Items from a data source
________________________________________
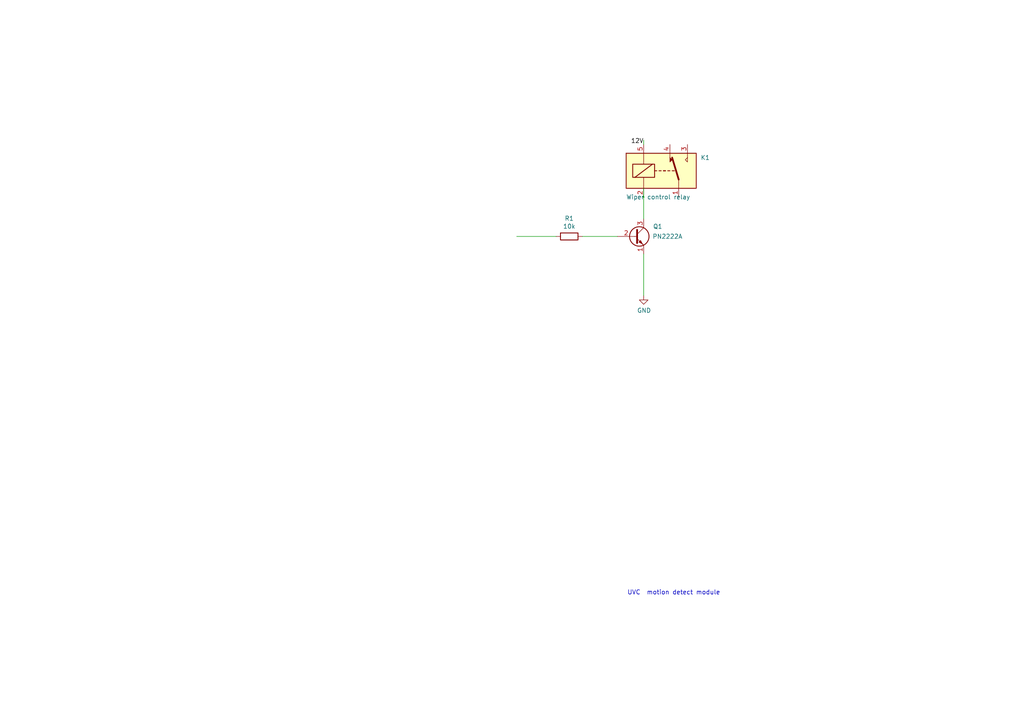
<source format=kicad_sch>
(kicad_sch (version 20200828) (generator eeschema)

  (page 1 1)

  (paper "A4")

  

  (junction (at 186.69 57.15) (diameter 0.2591) (color 0 0 0 0))

  (wire (pts (xy 149.86 68.58) (xy 161.29 68.58))
    (stroke (width 0) (type solid) (color 0 0 0 0))
  )
  (wire (pts (xy 168.91 68.58) (xy 179.07 68.58))
    (stroke (width 0) (type solid) (color 0 0 0 0))
  )
  (wire (pts (xy 186.69 40.64) (xy 186.69 41.91))
    (stroke (width 0) (type solid) (color 0 0 0 0))
  )
  (wire (pts (xy 186.69 54.61) (xy 186.69 57.15))
    (stroke (width 0) (type solid) (color 0 0 0 0))
  )
  (wire (pts (xy 186.69 57.15) (xy 186.69 63.5))
    (stroke (width 0) (type solid) (color 0 0 0 0))
  )
  (wire (pts (xy 186.69 73.66) (xy 186.69 85.725))
    (stroke (width 0) (type solid) (color 0 0 0 0))
  )

  (text "UVC  motion detect module" (at 208.915 172.72 180)
    (effects (font (size 1.27 1.27)) (justify right bottom))
  )

  (label "12V" (at 186.69 41.91 180)
    (effects (font (size 1.27 1.27)) (justify right bottom))
  )

  (symbol (lib_id "power:GND") (at 186.69 85.725 0) (unit 1)
    (in_bom yes) (on_board yes)
    (uuid "4f028930-c30f-494e-937f-a3ca5c62e0f3")
    (property "Reference" "#PWR0101" (id 0) (at 186.69 92.075 0)
      (effects (font (size 1.27 1.27)) hide)
    )
    (property "Value" "GND" (id 1) (at 186.8043 90.0494 0))
    (property "Footprint" "" (id 2) (at 186.69 85.725 0)
      (effects (font (size 1.27 1.27)) hide)
    )
    (property "Datasheet" "" (id 3) (at 186.69 85.725 0)
      (effects (font (size 1.27 1.27)) hide)
    )
  )

  (symbol (lib_id "Device:R") (at 165.1 68.58 90) (unit 1)
    (in_bom yes) (on_board yes)
    (uuid "07dfdc05-0292-40c1-9bdf-eb2444c0981a")
    (property "Reference" "R1" (id 0) (at 165.1 63.3538 90))
    (property "Value" "10k" (id 1) (at 165.1 65.6525 90))
    (property "Footprint" "" (id 2) (at 165.1 70.358 90)
      (effects (font (size 1.27 1.27)) hide)
    )
    (property "Datasheet" "~" (id 3) (at 165.1 68.58 0)
      (effects (font (size 1.27 1.27)) hide)
    )
  )

  (symbol (lib_id "Transistor_BJT:PN2222A") (at 184.15 68.58 0) (unit 1)
    (in_bom yes) (on_board yes)
    (uuid "a0679511-07da-4f82-b220-86ed62d40277")
    (property "Reference" "Q1" (id 0) (at 189.3824 65.6844 0)
      (effects (font (size 1.27 1.27)) (justify left))
    )
    (property "Value" "PN2222A" (id 1) (at 189.23 68.58 0)
      (effects (font (size 1.27 1.27)) (justify left))
    )
    (property "Footprint" "Package_TO_SOT_THT:TO-92_Inline" (id 2) (at 189.23 70.485 0)
      (effects (font (size 1.27 1.27) italic) (justify left) hide)
    )
    (property "Datasheet" "http://www.fairchildsemi.com/ds/PN/PN2222A.pdf" (id 3) (at 184.15 68.58 0)
      (effects (font (size 1.27 1.27)) (justify left) hide)
    )
  )

  (symbol (lib_id "Relay:SANYOU_SRD_Form_C") (at 191.77 49.53 0) (unit 1)
    (in_bom yes) (on_board yes)
    (uuid "3983f31d-c08d-45ad-89fb-999d4d86e01d")
    (property "Reference" "K1" (id 0) (at 203.2 45.72 0)
      (effects (font (size 1.27 1.27)) (justify left))
    )
    (property "Value" "Wiper control relay" (id 1) (at 181.61 57.15 0)
      (effects (font (size 1.27 1.27)) (justify left))
    )
    (property "Footprint" "Relay_THT:Relay_SPDT_SANYOU_SRD_Series_Form_C" (id 2) (at 203.2 50.8 0)
      (effects (font (size 1.27 1.27)) (justify left) hide)
    )
    (property "Datasheet" "http://www.sanyourelay.ca/public/products/pdf/SRD.pdf" (id 3) (at 191.77 49.53 0)
      (effects (font (size 1.27 1.27)) hide)
    )
  )

  (symbol_instances
    (path "/4f028930-c30f-494e-937f-a3ca5c62e0f3"
      (reference "#PWR0101") (unit 1) (value "GND") (footprint "")
    )
    (path "/3983f31d-c08d-45ad-89fb-999d4d86e01d"
      (reference "K1") (unit 1) (value "Wiper control relay") (footprint "Relay_THT:Relay_SPDT_SANYOU_SRD_Series_Form_C")
    )
    (path "/a0679511-07da-4f82-b220-86ed62d40277"
      (reference "Q1") (unit 1) (value "PN2222A") (footprint "Package_TO_SOT_THT:TO-92_Inline")
    )
    (path "/07dfdc05-0292-40c1-9bdf-eb2444c0981a"
      (reference "R1") (unit 1) (value "10k") (footprint "")
    )
  )
)

</source>
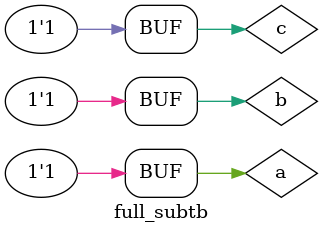
<source format=v>
module full_subtb;
  reg a,b,c;
  wire diff,borr;
  full_sub uut(
              .a(a),
              .b(b),
              .c(c),
              .diff(diff),
              .borr(borr)
  );
  initial begin 
     a=0;b=0;c=0;
     #10 a = 0; b = 0; c  = 1;
     #10 a = 0; b = 1; c  = 0;
     #10 a = 0; b = 1; c  = 1;
     #10 a = 1; b = 0; c  = 0;
     #10 a = 1; b = 0; c  = 1;
     #10 a = 1; b = 1; c  = 0;
     #10 a = 1; b = 1; c  = 1;
  end
  initial begin 
     $monitor($time, " | %b | %b | %b | %b | %b ", a, b, c, diff, borr);
  end
endmodule

</source>
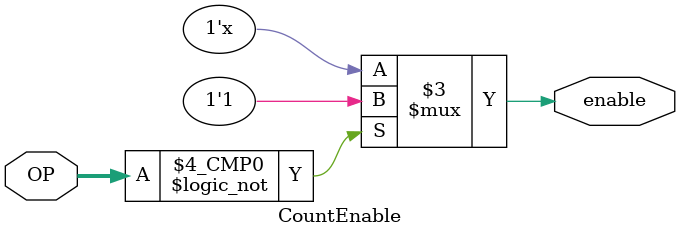
<source format=v>
module CountEnable (enable,OP);
	input[2:0]OP;
	output enable;
	reg enable;		
	
			always@(OP,enable)
		begin
			case(OP)
			3'b000: enable = 1;
			endcase
		end
		
		
		
endmodule
	
</source>
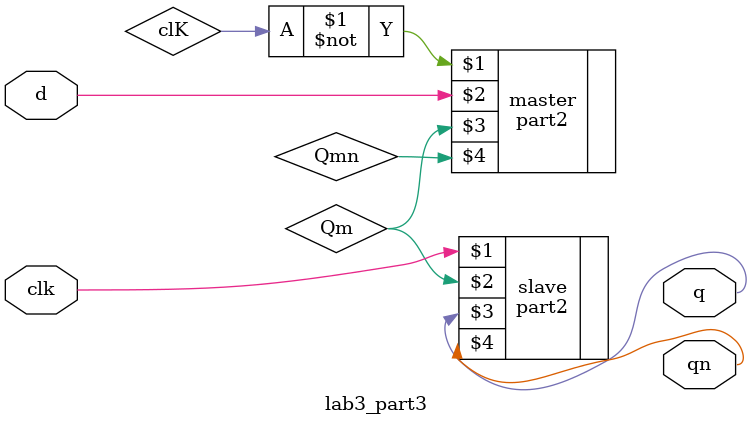
<source format=v>
module lab3_part3(input d,clk,output q,qn);
wire Qm,Qmn ;
part2 master(~clK,d,Qm,Qmn);
part2 slave(clk,Qm,q,qn);
endmodule 
</source>
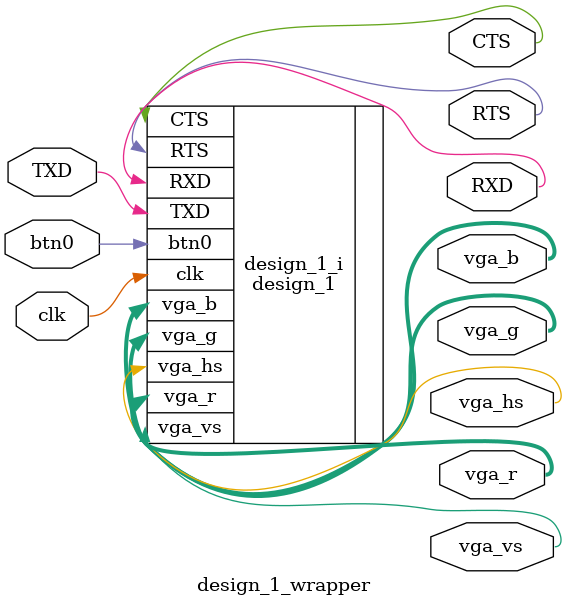
<source format=v>
`timescale 1 ps / 1 ps

module design_1_wrapper
   (CTS,
    RTS,
    RXD,
    TXD,
    btn0,
    clk,
    vga_b,
    vga_g,
    vga_hs,
    vga_r,
    vga_vs);
  output CTS;
  output RTS;
  output RXD;
  input TXD;
  input btn0;
  input clk;
  output [4:0]vga_b;
  output [5:0]vga_g;
  output vga_hs;
  output [4:0]vga_r;
  output vga_vs;

  wire CTS;
  wire RTS;
  wire RXD;
  wire TXD;
  wire btn0;
  wire clk;
  wire [4:0]vga_b;
  wire [5:0]vga_g;
  wire vga_hs;
  wire [4:0]vga_r;
  wire vga_vs;

  design_1 design_1_i
       (.CTS(CTS),
        .RTS(RTS),
        .RXD(RXD),
        .TXD(TXD),
        .btn0(btn0),
        .clk(clk),
        .vga_b(vga_b),
        .vga_g(vga_g),
        .vga_hs(vga_hs),
        .vga_r(vga_r),
        .vga_vs(vga_vs));
endmodule

</source>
________________________________________
Nothing but the pictures is to be left out; repeat the data exactly.

TASK SOLUTION
<source format=kicad_sch>
(kicad_sch (version 20200828) (generator eeschema)

  (page 1 1)

  (paper "A4")

  

  (junction (at 186.69 57.15) (diameter 0.2591) (color 0 0 0 0))

  (wire (pts (xy 149.86 68.58) (xy 161.29 68.58))
    (stroke (width 0) (type solid) (color 0 0 0 0))
  )
  (wire (pts (xy 168.91 68.58) (xy 179.07 68.58))
    (stroke (width 0) (type solid) (color 0 0 0 0))
  )
  (wire (pts (xy 186.69 40.64) (xy 186.69 41.91))
    (stroke (width 0) (type solid) (color 0 0 0 0))
  )
  (wire (pts (xy 186.69 54.61) (xy 186.69 57.15))
    (stroke (width 0) (type solid) (color 0 0 0 0))
  )
  (wire (pts (xy 186.69 57.15) (xy 186.69 63.5))
    (stroke (width 0) (type solid) (color 0 0 0 0))
  )
  (wire (pts (xy 186.69 73.66) (xy 186.69 85.725))
    (stroke (width 0) (type solid) (color 0 0 0 0))
  )

  (text "UVC  motion detect module" (at 208.915 172.72 180)
    (effects (font (size 1.27 1.27)) (justify right bottom))
  )

  (label "12V" (at 186.69 41.91 180)
    (effects (font (size 1.27 1.27)) (justify right bottom))
  )

  (symbol (lib_id "power:GND") (at 186.69 85.725 0) (unit 1)
    (in_bom yes) (on_board yes)
    (uuid "4f028930-c30f-494e-937f-a3ca5c62e0f3")
    (property "Reference" "#PWR0101" (id 0) (at 186.69 92.075 0)
      (effects (font (size 1.27 1.27)) hide)
    )
    (property "Value" "GND" (id 1) (at 186.8043 90.0494 0))
    (property "Footprint" "" (id 2) (at 186.69 85.725 0)
      (effects (font (size 1.27 1.27)) hide)
    )
    (property "Datasheet" "" (id 3) (at 186.69 85.725 0)
      (effects (font (size 1.27 1.27)) hide)
    )
  )

  (symbol (lib_id "Device:R") (at 165.1 68.58 90) (unit 1)
    (in_bom yes) (on_board yes)
    (uuid "07dfdc05-0292-40c1-9bdf-eb2444c0981a")
    (property "Reference" "R1" (id 0) (at 165.1 63.3538 90))
    (property "Value" "10k" (id 1) (at 165.1 65.6525 90))
    (property "Footprint" "" (id 2) (at 165.1 70.358 90)
      (effects (font (size 1.27 1.27)) hide)
    )
    (property "Datasheet" "~" (id 3) (at 165.1 68.58 0)
      (effects (font (size 1.27 1.27)) hide)
    )
  )

  (symbol (lib_id "Transistor_BJT:PN2222A") (at 184.15 68.58 0) (unit 1)
    (in_bom yes) (on_board yes)
    (uuid "a0679511-07da-4f82-b220-86ed62d40277")
    (property "Reference" "Q1" (id 0) (at 189.3824 65.6844 0)
      (effects (font (size 1.27 1.27)) (justify left))
    )
    (property "Value" "PN2222A" (id 1) (at 189.23 68.58 0)
      (effects (font (size 1.27 1.27)) (justify left))
    )
    (property "Footprint" "Package_TO_SOT_THT:TO-92_Inline" (id 2) (at 189.23 70.485 0)
      (effects (font (size 1.27 1.27) italic) (justify left) hide)
    )
    (property "Datasheet" "http://www.fairchildsemi.com/ds/PN/PN2222A.pdf" (id 3) (at 184.15 68.58 0)
      (effects (font (size 1.27 1.27)) (justify left) hide)
    )
  )

  (symbol (lib_id "Relay:SANYOU_SRD_Form_C") (at 191.77 49.53 0) (unit 1)
    (in_bom yes) (on_board yes)
    (uuid "3983f31d-c08d-45ad-89fb-999d4d86e01d")
    (property "Reference" "K1" (id 0) (at 203.2 45.72 0)
      (effects (font (size 1.27 1.27)) (justify left))
    )
    (property "Value" "Wiper control relay" (id 1) (at 181.61 57.15 0)
      (effects (font (size 1.27 1.27)) (justify left))
    )
    (property "Footprint" "Relay_THT:Relay_SPDT_SANYOU_SRD_Series_Form_C" (id 2) (at 203.2 50.8 0)
      (effects (font (size 1.27 1.27)) (justify left) hide)
    )
    (property "Datasheet" "http://www.sanyourelay.ca/public/products/pdf/SRD.pdf" (id 3) (at 191.77 49.53 0)
      (effects (font (size 1.27 1.27)) hide)
    )
  )

  (symbol_instances
    (path "/4f028930-c30f-494e-937f-a3ca5c62e0f3"
      (reference "#PWR0101") (unit 1) (value "GND") (footprint "")
    )
    (path "/3983f31d-c08d-45ad-89fb-999d4d86e01d"
      (reference "K1") (unit 1) (value "Wiper control relay") (footprint "Relay_THT:Relay_SPDT_SANYOU_SRD_Series_Form_C")
    )
    (path "/a0679511-07da-4f82-b220-86ed62d40277"
      (reference "Q1") (unit 1) (value "PN2222A") (footprint "Package_TO_SOT_THT:TO-92_Inline")
    )
    (path "/07dfdc05-0292-40c1-9bdf-eb2444c0981a"
      (reference "R1") (unit 1) (value "10k") (footprint "")
    )
  )
)

</source>
<source format=v>
module full_subtb;
  reg a,b,c;
  wire diff,borr;
  full_sub uut(
              .a(a),
              .b(b),
              .c(c),
              .diff(diff),
              .borr(borr)
  );
  initial begin 
     a=0;b=0;c=0;
     #10 a = 0; b = 0; c  = 1;
     #10 a = 0; b = 1; c  = 0;
     #10 a = 0; b = 1; c  = 1;
     #10 a = 1; b = 0; c  = 0;
     #10 a = 1; b = 0; c  = 1;
     #10 a = 1; b = 1; c  = 0;
     #10 a = 1; b = 1; c  = 1;
  end
  initial begin 
     $monitor($time, " | %b | %b | %b | %b | %b ", a, b, c, diff, borr);
  end
endmodule

</source>
<source format=v>
module CountEnable (enable,OP);
	input[2:0]OP;
	output enable;
	reg enable;		
	
			always@(OP,enable)
		begin
			case(OP)
			3'b000: enable = 1;
			endcase
		end
		
		
		
endmodule
	
</source>
<source format=v>
module lab3_part3(input d,clk,output q,qn);
wire Qm,Qmn ;
part2 master(~clK,d,Qm,Qmn);
part2 slave(clk,Qm,q,qn);
endmodule 
</source>
<source format=v>
`timescale 1 ps / 1 ps

module design_1_wrapper
   (CTS,
    RTS,
    RXD,
    TXD,
    btn0,
    clk,
    vga_b,
    vga_g,
    vga_hs,
    vga_r,
    vga_vs);
  output CTS;
  output RTS;
  output RXD;
  input TXD;
  input btn0;
  input clk;
  output [4:0]vga_b;
  output [5:0]vga_g;
  output vga_hs;
  output [4:0]vga_r;
  output vga_vs;

  wire CTS;
  wire RTS;
  wire RXD;
  wire TXD;
  wire btn0;
  wire clk;
  wire [4:0]vga_b;
  wire [5:0]vga_g;
  wire vga_hs;
  wire [4:0]vga_r;
  wire vga_vs;

  design_1 design_1_i
       (.CTS(CTS),
        .RTS(RTS),
        .RXD(RXD),
        .TXD(TXD),
        .btn0(btn0),
        .clk(clk),
        .vga_b(vga_b),
        .vga_g(vga_g),
        .vga_hs(vga_hs),
        .vga_r(vga_r),
        .vga_vs(vga_vs));
endmodule

</source>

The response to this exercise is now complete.